** BEGIN Selected passage **
We have an example of pageinspect which provides low-level functions
to aid debugging. The proposal for these APIs also seems to fall in
the same category, so why go for the core for these functions?

--
With Regards,
Amit Kapila.



Re: Add contrib/pg_logicalsnapinspect

From
Bertrand Drouvot
Date:
Hi,

On Fri, Aug 30, 2024 at 03:43:12PM +0530, Amit Kapila wrote:
> On Thu, Aug 29, 2024 at 6:33 PM Bharath Rupireddy
> <bharath.rupireddyforpostgres@gmail.com> wrote:
> >
> > On Thu, Aug 29, 2024 at 3:44 PM Bertrand Drouvot
> > <bertranddrouvot.pg@gmail.com> wrote:
> > >
> > > Yeah that's fair. And now I'm wondering if we need an extra module. I think
> > > we could "simply" expose 2 new functions in core, thoughts?
> > >
> > > > > What do you think? Did you have something else in mind?
> > > > >
> > > >
> > > > On similar lines, we can also provide a function to get the slot's
> > > > on-disk data.
> > >
> > > Yeah, having a way to expose the data from the disk makes fully sense to me.
> > >
> > > > IIRC, Bharath had previously proposed a tool to achieve
> > > > the same. It is fine if we don't want to add that as part of this
> > > > patch but I mentioned it because by having that we can have a set of
> > > > functions to view logical decoding data.
> > >
> > > That's right. I think this one would be simply enough to expose one or two
> > > functions in core too (and probably would not need an extra module).
> >
> > +1 for functions in core unless this extra module
> > pg_logicalsnapinspect works as a tool to be helpful even when the
> > server is down.
> >
> 
> We have an example of pageinspect which provides low-level functions
> to aid debugging. The proposal for these APIs also seems to fall in
> the same category,

That's right, but...

>  so why go for the core for these functions?

as we decided not to expose the SnapBuildOnDisk and SnapBuild structs to public
and to create/expose 2 new functions in snapbuild.c then the functions in the
module would do nothing but expose the data coming from the snapbuild.c's
functions (get the tuple and send it to the client). That sounds weird to me to
create a module that would "only" do so, that's why I thought that in core
functions taking care of everything make more sense.

Regards,

-- 
Bertrand Drouvot
PostgreSQL Contributors Team
RDS Open Source Databases
Amazon Web Services: https://aws.amazon.com



Re: Add contrib/pg_logicalsnapinspect

From
Amit Kapila
Date:
On Fri, Aug 30, 2024 at 5:18 PM Bertrand Drouvot
<bertranddrouvot.pg@gmail.com> wrote:
>
> On Fri, Aug 30, 2024 at 03:43:12PM +0530, Amit Kapila wrote:
> > On Thu, Aug 29, 2024 at 6:33 PM Bharath Rupireddy
> > <bharath.rupireddyforpostgres@gmail.com> wrote:
> > >
> > > On Thu, Aug 29, 2024 at 3:44 PM Bertrand Drouvot
> > > <bertranddrouvot.pg@gmail.com> wrote:
> > > >
> > > > Yeah that's fair. And now I'm wondering if we need an extra module. I think
> > > > we could "simply" expose 2 new functions in core, thoughts?
** END Selected passage **
** BEGIN Supplied information **
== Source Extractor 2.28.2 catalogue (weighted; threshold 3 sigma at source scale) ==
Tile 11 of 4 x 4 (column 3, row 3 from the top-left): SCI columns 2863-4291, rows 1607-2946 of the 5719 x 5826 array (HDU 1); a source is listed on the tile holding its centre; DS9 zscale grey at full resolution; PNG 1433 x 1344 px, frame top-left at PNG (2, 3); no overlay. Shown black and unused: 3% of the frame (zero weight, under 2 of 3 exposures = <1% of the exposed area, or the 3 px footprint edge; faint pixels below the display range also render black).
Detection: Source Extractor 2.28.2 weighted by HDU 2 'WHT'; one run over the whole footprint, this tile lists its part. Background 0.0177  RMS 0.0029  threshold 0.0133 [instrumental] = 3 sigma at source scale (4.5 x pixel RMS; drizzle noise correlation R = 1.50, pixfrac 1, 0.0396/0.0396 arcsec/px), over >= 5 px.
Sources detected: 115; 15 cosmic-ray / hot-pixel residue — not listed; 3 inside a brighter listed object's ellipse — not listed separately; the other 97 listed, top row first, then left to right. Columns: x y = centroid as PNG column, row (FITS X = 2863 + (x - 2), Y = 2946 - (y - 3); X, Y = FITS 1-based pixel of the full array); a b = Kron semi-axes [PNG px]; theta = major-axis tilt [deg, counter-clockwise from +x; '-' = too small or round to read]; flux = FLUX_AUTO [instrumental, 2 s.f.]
** END Supplied information **
Written request A.
Answer the following from the pg_logicalsnapinspect thread, one line each:
(i) Which existing module is cited as providing low-level functions to aid debugging?
(ii) In which source file were the 2 new functions to be created and exposed?
(iii) Which two structs was it decided not to expose to public?
Written request B. Reproduce the portion of the pg_logicalsnapinspect thread starting at "That's right, but..." and ending at "make more sense.".
Written request C. Resume the pg_logicalsnapinspect thread from the point at which it stops.

Response A.
(i) pageinspect
(ii) snapbuild.c
(iii) SnapBuildOnDisk and SnapBuild

Response B.
That's right, but...

>  so why go for the core for these functions?

as we decided not to expose the SnapBuildOnDisk and SnapBuild structs to public
and to create/expose 2 new functions in snapbuild.c then the functions in the
module would do nothing but expose the data coming from the snapbuild.c's
functions (get the tuple and send it to the client). That sounds weird to me to
create a module that would "only" do so, that's why I thought that in core
functions taking care of everything make more sense.

Response C.
> > > >
> > > > > > What do you think? Did you have something else in mind?
> > > > > >
> > > > >
> > > > > On similar lines, we can also provide a function to get the slot's
> > > > > on-disk data.
> > > >
> > > > Yeah, having a way to expose the data from the disk makes fully sense to me.
> > > >
> > > > > IIRC, Bharath had previously proposed a tool to achieve
> > > > > the same. It is fine if we don't want to add that as part of this
> > > > > patch but I mentioned it because by having that we can have a set of
> > > > > functions to view logical decoding data.
> > > >
> > > > That's right. I think this one would be simply enough to expose one or two
> > > > functions in core too (and probably would not need an extra module).
> > >
> > > +1 for functions in core unless this extra module
> > > pg_logicalsnapinspect works as a tool to be helpful even when the
> > > server is down.
> > >
> >
> > We have an example of pageinspect which provides low-level functions
> > to aid debugging. The proposal for these APIs also seems to fall in
> > the same category,
>
> That's right, but...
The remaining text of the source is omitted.